A few months ago 60 Minutes ran a piece on a group in New York called Gospel for Teens, a seat-of-the-pants non-profit that brings in teenagers and instills in them an appreciation for the tradition of Gospel Music. 60 Minutes must have known it was special. They ran it as a double-length vignette, something they seldom do.
It was an emotional story. The kids have compelling
stories. I’m sure the producers had to stop the cameras several times so Leslie Stahl could quit crying, get her make-up fixed, and get composed.
The results were predicable. Within a week The Chronicle of Philanthropy reported on how the phones are ringing off the book at the offices of Gospel for Teens. Money is pouring in from donors across the country.
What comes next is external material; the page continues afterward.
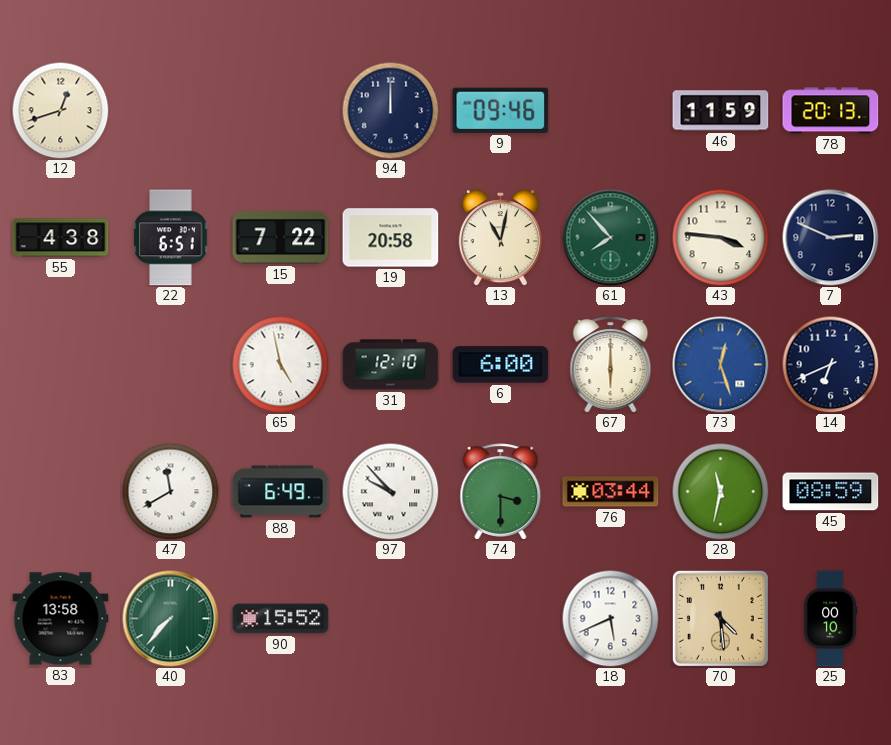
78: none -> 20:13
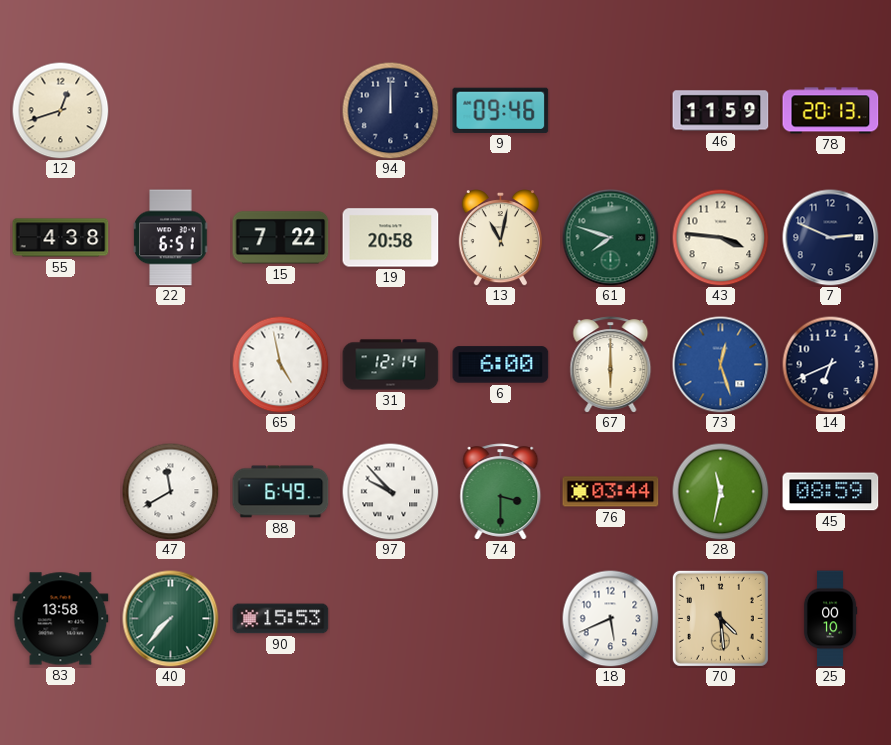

Last week the Los Angeles Times ran an interview on their op-ed pages of an executive from KIVA, the microfinancing non-profit that takes in $25 donations from folks and then allows them to lend the money to third-world businesspeople and entrepreneurs. It’s all done over the Internet. The money is paid back and then you lend it out again. I’ve lent the same $25 out many times. I purchased purchased a goat in Africa, financed a shoe cobbler’s operation in the Balkans, and helped build a dance studio in Mongolia.
The article reminded me that there was $50 sitting in my KIVA account, so my wife and I scrolled through the pages and found a deserving soul to lend it out to. As I was completing the process, I noticed that KIVA now has a Facebook logo that you can click and post to your wall that you just loaned the money out. Within a few hours two of my Facebook friends had also joined KIVA and lent out money for the first time.
I didn’t find any articles in the web talking about the spike in KIVA donations after the interview in the L. A. Times, but I’m willing to guess that it was substantial.
The key to both was that these two groups had a narrative—a story to tell—and they told it through public relations. That is why it is so important, as a business owner, a non-profit, an artist—whatever you are, to cultivate your narrative and understand how powerful the press is. You may not be able to get your company or non-profit highlighted on 60 Minutes, or get interviewed by the L. A. Times, but often times it’s the little stuff, the things that take some time, but pay off big.
Here’s what I would like to know about both stories. How long did it take the Mama Foundation, the organizers of Gospel for Teens, to cultivate that 60 Minutes story? How long was KIVA schmoozing the L.A. Times. Neither one of those stories happened overnight. They were part of a coordinated, strategic public relations story.
My guess is it took some time, at least months. But somebody stuck to it and didn’t give up. Good PR takes a good story, but it also takes persistence.